The superior selectivity of D16-M1P2 also translated into a wider therapeutic window in vivo. In mouse xenograft models, D16-M1P2 treatment induced none of the significant body weight loss associated with treatment with the established PKMYT1 inhibitor, potentially due to its much reduced off-target inhibition of other important kinases.

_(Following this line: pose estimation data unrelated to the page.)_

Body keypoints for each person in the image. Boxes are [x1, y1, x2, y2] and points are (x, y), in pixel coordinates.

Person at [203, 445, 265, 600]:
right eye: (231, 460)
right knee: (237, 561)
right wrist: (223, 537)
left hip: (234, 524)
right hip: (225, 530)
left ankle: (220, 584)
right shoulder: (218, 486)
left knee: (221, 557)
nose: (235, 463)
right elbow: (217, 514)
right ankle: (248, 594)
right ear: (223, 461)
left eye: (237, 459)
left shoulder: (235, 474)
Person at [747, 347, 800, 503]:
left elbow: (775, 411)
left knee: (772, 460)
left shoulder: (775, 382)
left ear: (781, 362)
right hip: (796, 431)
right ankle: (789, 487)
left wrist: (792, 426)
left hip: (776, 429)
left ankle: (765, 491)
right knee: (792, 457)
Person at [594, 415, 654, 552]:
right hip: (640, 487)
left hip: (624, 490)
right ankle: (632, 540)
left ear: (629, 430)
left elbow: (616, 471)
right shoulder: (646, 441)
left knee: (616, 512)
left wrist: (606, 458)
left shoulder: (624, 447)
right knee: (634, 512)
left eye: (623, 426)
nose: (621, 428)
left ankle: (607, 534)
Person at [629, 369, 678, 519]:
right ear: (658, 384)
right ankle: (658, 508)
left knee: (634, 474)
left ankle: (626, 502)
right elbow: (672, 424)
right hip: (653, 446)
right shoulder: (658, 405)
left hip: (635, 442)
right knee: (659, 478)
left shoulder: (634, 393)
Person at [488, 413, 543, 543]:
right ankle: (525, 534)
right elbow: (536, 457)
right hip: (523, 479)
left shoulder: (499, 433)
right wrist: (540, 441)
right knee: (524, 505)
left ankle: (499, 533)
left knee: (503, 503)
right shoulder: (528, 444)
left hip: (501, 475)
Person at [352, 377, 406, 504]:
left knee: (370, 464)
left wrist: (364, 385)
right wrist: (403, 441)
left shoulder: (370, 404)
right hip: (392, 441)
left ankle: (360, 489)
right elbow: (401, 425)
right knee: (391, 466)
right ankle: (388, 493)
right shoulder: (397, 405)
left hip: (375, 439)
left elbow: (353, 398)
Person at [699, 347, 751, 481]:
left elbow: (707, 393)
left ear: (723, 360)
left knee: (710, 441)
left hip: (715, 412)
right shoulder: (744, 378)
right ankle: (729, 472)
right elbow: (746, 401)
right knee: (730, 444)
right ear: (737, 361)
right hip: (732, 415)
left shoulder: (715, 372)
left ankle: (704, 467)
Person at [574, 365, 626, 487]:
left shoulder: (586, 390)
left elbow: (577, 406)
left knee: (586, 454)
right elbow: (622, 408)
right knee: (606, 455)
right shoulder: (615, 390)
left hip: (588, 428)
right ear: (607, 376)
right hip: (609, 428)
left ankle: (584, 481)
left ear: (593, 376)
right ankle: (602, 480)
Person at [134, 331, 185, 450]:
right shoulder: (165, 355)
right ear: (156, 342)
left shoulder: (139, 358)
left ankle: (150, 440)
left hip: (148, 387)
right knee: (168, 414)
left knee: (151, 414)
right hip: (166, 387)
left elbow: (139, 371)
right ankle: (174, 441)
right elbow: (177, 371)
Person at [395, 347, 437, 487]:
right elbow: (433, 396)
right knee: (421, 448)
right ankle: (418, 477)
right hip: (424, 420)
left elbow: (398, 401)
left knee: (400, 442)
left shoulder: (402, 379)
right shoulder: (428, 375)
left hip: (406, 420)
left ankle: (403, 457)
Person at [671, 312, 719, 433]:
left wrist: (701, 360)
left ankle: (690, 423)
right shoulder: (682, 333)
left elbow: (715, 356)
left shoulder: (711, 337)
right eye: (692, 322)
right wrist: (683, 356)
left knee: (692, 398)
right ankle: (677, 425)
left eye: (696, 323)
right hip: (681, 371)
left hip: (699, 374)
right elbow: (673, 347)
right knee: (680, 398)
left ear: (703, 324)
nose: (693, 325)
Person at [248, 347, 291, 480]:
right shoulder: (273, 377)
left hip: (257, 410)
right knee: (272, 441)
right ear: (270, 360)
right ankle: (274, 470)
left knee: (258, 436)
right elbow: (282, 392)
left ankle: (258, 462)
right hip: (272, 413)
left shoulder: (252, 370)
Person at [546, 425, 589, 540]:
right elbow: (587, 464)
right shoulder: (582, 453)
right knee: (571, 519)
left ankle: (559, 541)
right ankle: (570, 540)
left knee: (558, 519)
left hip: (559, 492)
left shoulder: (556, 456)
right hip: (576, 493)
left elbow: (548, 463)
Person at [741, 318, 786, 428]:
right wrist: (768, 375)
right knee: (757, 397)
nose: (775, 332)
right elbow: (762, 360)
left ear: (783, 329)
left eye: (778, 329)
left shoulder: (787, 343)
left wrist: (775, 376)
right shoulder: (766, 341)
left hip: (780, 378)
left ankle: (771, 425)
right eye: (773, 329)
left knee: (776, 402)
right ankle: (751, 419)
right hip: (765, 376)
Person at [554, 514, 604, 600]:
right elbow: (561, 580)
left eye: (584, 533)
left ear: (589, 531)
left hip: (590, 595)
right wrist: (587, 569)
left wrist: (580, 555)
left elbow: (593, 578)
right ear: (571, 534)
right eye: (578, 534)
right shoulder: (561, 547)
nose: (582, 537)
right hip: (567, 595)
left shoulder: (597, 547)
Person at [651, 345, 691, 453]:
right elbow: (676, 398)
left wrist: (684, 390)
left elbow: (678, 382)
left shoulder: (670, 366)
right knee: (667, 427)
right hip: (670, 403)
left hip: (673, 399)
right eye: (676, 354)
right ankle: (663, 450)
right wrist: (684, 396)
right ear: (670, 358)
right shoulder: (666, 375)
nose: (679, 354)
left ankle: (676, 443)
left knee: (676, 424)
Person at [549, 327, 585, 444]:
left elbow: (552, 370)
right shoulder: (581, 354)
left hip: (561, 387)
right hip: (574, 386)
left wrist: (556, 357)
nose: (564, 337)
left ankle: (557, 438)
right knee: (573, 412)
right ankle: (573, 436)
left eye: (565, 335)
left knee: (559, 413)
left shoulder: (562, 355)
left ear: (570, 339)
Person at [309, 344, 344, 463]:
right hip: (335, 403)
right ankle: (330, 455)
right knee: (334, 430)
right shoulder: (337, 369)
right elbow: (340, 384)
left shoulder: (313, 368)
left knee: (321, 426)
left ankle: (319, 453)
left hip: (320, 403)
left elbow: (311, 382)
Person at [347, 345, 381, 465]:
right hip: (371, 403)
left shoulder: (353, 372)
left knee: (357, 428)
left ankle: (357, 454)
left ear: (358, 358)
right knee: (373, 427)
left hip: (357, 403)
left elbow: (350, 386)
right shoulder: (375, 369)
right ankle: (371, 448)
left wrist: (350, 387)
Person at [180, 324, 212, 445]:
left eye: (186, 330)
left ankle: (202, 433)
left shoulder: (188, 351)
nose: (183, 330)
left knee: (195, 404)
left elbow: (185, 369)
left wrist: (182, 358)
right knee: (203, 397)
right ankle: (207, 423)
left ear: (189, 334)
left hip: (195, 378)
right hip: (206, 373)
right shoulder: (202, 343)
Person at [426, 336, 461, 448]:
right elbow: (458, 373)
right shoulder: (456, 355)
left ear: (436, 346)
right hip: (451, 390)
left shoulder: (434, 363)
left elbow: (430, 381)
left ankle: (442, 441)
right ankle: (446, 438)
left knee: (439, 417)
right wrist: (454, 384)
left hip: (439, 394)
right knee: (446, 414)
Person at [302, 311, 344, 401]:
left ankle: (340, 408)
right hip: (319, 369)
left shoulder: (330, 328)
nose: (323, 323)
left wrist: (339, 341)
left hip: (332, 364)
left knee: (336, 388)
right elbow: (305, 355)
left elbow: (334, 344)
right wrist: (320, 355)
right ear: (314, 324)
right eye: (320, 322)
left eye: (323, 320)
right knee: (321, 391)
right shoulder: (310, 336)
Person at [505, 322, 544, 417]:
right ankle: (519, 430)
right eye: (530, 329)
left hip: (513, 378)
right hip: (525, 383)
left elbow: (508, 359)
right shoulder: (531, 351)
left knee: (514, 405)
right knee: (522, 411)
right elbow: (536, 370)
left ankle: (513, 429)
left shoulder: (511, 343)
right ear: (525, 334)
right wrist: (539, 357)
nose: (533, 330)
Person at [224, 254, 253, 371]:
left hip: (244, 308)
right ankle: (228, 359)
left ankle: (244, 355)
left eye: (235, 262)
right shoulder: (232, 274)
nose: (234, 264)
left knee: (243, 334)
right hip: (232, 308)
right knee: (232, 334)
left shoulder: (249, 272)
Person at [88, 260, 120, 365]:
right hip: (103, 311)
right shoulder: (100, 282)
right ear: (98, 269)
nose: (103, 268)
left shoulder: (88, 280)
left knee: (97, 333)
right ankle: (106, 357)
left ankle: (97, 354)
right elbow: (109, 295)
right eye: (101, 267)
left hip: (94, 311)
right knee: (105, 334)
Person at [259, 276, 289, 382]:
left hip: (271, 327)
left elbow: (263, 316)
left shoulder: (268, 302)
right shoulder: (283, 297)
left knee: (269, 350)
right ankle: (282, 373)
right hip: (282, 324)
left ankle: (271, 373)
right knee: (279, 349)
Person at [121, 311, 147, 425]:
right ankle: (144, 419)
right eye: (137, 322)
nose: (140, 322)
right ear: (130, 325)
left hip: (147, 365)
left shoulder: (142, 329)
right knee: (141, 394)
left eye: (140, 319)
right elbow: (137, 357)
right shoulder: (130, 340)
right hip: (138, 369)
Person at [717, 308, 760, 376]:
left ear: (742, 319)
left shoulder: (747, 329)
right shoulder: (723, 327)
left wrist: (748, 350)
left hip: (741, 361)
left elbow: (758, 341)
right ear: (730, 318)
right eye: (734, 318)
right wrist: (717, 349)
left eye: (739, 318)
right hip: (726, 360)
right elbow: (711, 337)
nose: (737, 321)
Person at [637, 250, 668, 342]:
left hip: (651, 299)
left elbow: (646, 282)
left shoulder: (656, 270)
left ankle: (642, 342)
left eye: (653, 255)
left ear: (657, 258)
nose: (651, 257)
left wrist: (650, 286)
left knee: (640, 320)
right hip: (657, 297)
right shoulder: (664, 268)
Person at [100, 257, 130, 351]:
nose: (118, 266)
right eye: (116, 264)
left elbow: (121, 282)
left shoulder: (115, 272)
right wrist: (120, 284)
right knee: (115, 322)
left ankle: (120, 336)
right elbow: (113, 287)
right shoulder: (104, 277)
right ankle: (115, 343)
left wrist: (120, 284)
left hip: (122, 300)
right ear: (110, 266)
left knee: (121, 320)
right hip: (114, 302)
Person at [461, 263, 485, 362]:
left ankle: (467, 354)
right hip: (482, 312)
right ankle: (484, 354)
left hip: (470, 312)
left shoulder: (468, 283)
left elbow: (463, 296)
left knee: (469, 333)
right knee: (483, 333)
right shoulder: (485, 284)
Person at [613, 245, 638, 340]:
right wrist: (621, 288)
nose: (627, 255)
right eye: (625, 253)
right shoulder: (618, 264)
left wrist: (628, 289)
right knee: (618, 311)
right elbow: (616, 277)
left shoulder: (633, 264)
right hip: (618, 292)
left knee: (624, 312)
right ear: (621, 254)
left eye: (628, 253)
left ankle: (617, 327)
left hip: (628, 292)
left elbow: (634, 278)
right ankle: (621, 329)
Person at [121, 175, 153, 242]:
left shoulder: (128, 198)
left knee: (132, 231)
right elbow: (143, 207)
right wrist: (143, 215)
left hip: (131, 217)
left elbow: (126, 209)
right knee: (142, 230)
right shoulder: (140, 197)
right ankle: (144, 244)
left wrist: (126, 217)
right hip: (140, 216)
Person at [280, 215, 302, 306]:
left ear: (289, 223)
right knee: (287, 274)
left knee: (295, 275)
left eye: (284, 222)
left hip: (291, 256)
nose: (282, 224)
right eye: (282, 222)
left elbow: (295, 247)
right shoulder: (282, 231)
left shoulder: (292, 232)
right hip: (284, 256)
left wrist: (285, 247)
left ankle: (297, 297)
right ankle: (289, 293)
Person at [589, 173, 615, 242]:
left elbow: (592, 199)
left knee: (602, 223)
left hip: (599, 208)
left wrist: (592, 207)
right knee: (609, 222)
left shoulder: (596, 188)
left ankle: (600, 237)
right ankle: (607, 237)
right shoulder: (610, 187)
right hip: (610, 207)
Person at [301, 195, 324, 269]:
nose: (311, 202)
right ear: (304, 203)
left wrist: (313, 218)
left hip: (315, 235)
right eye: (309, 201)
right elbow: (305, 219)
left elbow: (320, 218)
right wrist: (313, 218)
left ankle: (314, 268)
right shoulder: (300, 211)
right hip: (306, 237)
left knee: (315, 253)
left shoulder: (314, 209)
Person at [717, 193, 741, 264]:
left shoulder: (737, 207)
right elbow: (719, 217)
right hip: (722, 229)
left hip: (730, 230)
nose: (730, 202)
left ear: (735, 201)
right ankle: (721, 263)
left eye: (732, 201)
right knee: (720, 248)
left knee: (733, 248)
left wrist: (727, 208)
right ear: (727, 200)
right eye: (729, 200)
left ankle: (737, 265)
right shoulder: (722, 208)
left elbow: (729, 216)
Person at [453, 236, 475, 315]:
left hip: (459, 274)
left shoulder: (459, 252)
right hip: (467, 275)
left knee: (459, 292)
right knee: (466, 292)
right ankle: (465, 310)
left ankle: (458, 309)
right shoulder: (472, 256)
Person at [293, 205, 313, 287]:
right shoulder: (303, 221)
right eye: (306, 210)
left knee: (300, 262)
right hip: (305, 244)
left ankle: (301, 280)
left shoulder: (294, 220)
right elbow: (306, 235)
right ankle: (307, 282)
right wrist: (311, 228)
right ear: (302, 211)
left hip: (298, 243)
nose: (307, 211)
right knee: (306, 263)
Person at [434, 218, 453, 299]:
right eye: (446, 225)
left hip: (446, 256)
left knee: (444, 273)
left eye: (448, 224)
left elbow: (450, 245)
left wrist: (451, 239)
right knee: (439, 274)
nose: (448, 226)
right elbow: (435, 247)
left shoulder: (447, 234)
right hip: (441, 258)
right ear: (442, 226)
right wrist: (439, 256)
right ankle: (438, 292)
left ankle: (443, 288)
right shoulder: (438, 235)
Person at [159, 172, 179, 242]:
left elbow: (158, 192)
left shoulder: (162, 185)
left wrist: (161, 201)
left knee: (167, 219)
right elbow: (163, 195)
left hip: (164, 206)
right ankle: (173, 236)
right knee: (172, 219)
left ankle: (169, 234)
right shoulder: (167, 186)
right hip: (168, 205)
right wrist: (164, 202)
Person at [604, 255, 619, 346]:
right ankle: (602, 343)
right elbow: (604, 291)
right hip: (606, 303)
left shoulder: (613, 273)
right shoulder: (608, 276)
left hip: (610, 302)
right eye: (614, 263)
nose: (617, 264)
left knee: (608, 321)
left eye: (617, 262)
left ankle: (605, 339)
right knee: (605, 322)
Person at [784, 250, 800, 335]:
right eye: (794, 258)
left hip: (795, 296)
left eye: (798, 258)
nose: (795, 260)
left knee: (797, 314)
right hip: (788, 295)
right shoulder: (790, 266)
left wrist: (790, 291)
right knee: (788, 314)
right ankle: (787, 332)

Optimization of drug-like properties using our AI platforms at every step of the discovery process, from Compound 4 structure to linker design, led to very promising pharmacokinetic properties indicative of effectiveness as a drug. Across preclinical species, D16-M1P2 showed excellent oral absorption, bioavailability, and exposure, and low clearance, all supporting its potential for oral drug administration.
Final Takeaways
This study highlights several milestones in AI-driven drug discovery we're proud to showcase. The work demonstrates perhaps the earliest success story in using AI to generate a small molecule (Compound 4) designed specifically to overcome the kinase selectivity issues that plague traditional discovery, thanks to the dedicated kinase-selectivity Golden Cubes analytical toolkit. The novel scaffold integrated into Compound 4 binds both deeply within the pocket and at the solvent front, allowing for the creation of a dual inhibitor-degrader PROTAC. It also demonstrates the flexibility of the Chemistry42 platform, extending its capabilities beyond small molecules to complex, multi-domain modalities like PROTACs.
While PROTACs face inherent challenges, many of which are different than those facing small-molecule drugs, D16-M1P2 represents a significant leap forward. It serves as both a precise chemical probe for understanding PKMYT1 biology and a promising lead candidate for distinct, safer, and more durable cancer therapy.